Medikamente im Test
  • Über 9 000 Medikamente
  • Geprüft durch unabhängige Experten
  • Ständig aktualisiert

Citrate: Kalium-Natrium-hydrogencitrat und Zitronensäure + Natriumcitrat + Kalium-hydrogencarbonat (Kombination)

Wirkungsweise

Die Salze der Zitronensäure (Citrate) können der Entstehung von Harn- und Nierensteinen, deren Hauptbestandteil Harnsäure oder Calciumoxalat ist, vorbeugen.
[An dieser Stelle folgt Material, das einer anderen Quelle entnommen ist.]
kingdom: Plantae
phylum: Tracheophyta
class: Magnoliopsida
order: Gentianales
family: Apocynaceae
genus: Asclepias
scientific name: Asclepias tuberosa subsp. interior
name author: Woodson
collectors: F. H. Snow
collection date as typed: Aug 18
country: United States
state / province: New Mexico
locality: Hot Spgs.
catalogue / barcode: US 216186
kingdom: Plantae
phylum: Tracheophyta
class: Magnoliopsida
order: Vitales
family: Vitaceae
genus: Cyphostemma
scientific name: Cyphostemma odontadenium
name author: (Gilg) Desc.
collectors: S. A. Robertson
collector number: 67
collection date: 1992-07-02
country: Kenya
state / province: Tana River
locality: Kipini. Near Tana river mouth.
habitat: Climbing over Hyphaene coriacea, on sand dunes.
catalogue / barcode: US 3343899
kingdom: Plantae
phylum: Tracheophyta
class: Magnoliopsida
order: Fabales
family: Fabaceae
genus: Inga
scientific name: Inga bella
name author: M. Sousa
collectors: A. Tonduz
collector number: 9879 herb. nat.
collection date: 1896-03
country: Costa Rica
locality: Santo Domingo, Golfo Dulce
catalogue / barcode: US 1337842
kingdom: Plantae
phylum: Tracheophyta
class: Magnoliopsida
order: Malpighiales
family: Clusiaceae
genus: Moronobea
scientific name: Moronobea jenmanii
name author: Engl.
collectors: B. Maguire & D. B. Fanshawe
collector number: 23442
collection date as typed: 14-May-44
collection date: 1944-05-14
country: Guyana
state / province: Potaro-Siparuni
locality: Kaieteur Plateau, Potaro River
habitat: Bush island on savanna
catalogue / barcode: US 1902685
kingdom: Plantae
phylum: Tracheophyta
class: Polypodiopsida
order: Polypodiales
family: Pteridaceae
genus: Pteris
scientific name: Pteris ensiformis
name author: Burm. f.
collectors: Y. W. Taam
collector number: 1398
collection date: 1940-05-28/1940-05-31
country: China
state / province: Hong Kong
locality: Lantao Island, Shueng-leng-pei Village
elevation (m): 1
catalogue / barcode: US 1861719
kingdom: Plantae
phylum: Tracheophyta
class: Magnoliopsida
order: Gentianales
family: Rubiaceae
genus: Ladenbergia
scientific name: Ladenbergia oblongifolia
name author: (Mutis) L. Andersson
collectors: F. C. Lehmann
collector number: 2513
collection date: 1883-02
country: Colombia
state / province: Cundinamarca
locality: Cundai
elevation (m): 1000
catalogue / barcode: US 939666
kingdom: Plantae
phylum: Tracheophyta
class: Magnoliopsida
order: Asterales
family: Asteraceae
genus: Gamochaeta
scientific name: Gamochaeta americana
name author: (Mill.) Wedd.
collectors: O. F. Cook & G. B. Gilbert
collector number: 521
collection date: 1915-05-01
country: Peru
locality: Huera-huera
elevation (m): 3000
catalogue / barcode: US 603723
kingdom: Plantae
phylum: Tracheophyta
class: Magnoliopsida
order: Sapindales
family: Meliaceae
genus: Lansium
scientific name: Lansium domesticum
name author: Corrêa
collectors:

Nach der Einnahme der Citrate werden diese im Körperstoffwechsel zum Teil in Bicarbonat umgebaut, das über die Nieren ausgeschieden wird und den Urin alkalisiert. Durch das Bicarbonat erhöht sich die Löslichkeit von Harnsäure im Urin. Der andere Teil der Citrate bleibt unverändert und kann die Bindung von Calciumionen an Oxalat verhindern. Beide Vorgänge tragen somit zur Vorbeugung von Harnsäure- und Oxalat-Nierensteinen bei. Daher werden Präparate mit Salzen der Zitronensäure als "geeignet" bewertet, um diesen Harn- und Nierensteinen vorzubeugen.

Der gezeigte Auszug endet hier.